══ Supplied text ══

[luatex] fio library byte order

Sat Jun 27 02:56:33 CEST 2020

On 2020-06-20 at 10:25:33 +0200, Hans Hagen wrote:

 > On 6/19/2020 11:16 PM, Reinhard Kotucha wrote:
 > > Hi,
 > > it's nice that with the fio library LuaTeX can now process binary
 > > files.  What I'm missing is the ability to specify the byte order
 > > (little vs. big endian).
 > >
 > > I didn't find any hint, neither in the manual nor in the sources.
 > >
 > > Without being able to specify the byte order usage of the library is
 > > quite limited.  The byte order of a particular file is not necessarily
 > > the same as that of your system.
 > >
 > > Some file formats have a certain byte order (PNM, for instance) and
 > > others precede binary data with a byte order mark (TIFF).  In any case
 > > it's necessary to specify the byte order before reading binary stuff.
 > >
 > > Is there a chance to provide a switch?
 >
 > When I have time I'll backport a couple of the additional
 > [integer|cardinal]*_le ones that we have in luametatex (I though that
 > i'd already done that).

Hi Hans,
I must admit that I don't know anything about luametatex.  I just
looked into liolibext.c .

IMO there are a few things to consider.

The current code extracts single bytes from a file.

 | static int readcardinal2(lua_State *L) {
 |     FILE *f = tofile(L);
 |     int a = getc(f);
 |     int b = getc(f);
 |

This, and even the extraction of short strings, is extremely slow.
It's much more efficient to read data blocks of 8192 bytes, for
instance, into memory and to process these data blocks.  I'm not
convinced that reading a complete file into memory is a good idea,
despite its simplicity.

Processing the content of a file with the fio library is then similar
to processing a string with the sio library, with the exception that
endianness has to be considered when files are involved.

The host byte order must always be determined automatically, either
with Luigi's approach or probably more easily with ntohs(3) if this
function is available on Windows too.  The file byte order has to be
specified by the user because it depends on the file format.

If a particular file format has a BOM in its header, the BOM can be
evaluated by the user, for instance with fio.readline().  This means
that a user should be able to specify the andianness at any time, not
necessarily in advance.

As far as I understand it's sufficient that the relevant functions
read{cardinal,integer}{2,4} obey a flag which tells them whether byte
re-ordering is necessary.  The flag has to be set if host and file
byte orders are different.  I don't know whether we have to consider
64 bit integers too.

If you intend to go this way the number of functions in liolibext.c
can be halved because there is no significant difference between a
buffer and a string.  Only very few functions have to be aware of
endianness.

There is one difference though.  A string is always complete while a
buffer contains only a part of a file.  If a there are not enough
bytes at the end of a buffer in order to fulfill a request, the
missing bytes can be loaded from the file and appended to the buffer.
This has no significant impact on speed because it happens quite
rarely.  It's similar to the example in PIL, chapter 'The complete I/O
Model', section 'A small performance trick'.

If the user doesn't specify a byte order we can assume host byte
order.  I can't imagine any reasonable use case right now, except
if a temporary file is read by the same process that created it.

Regards,
  Reinhard

--
------------------------------------------------------------------
Reinhard Kotucha                            Phone: +49-511-3373112
Marschnerstr. 25
D-30167 Hannover                    mailto:reinhard.kotucha at web.de
------------------------------------------------------------------

═══
══ Recorded information ══

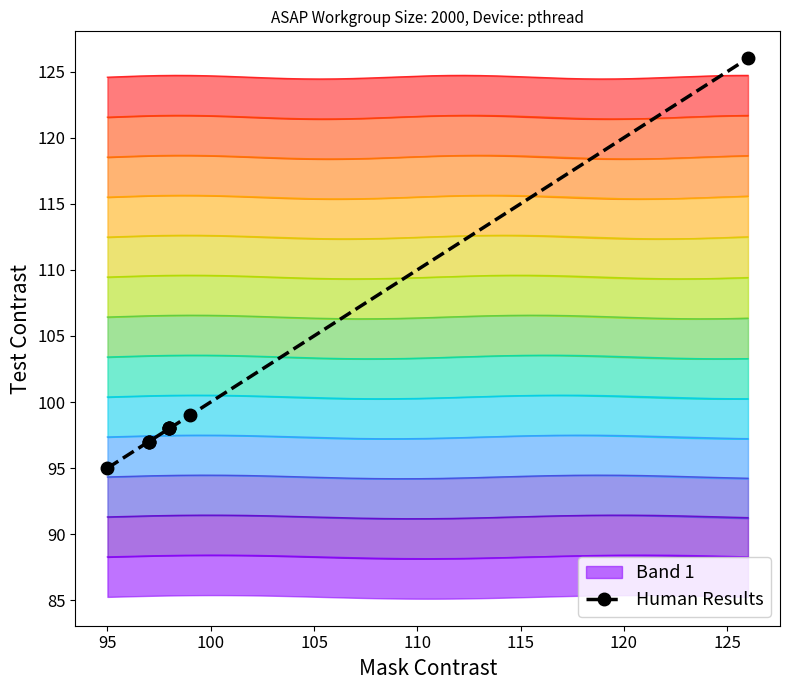

What is the sum of the values at 120 and 115?

196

═══

Please copy the fio byte order message from "This has no" to "small performance trick'.", substituting "infrequently" for "rarely". The listing above has no connection to the fio byte order message.

§ **Finished task**:
This has no significant impact on speed because it happens quite
infrequently.  It's similar to the example in PIL, chapter 'The complete I/O
Model', section 'A small performance trick'.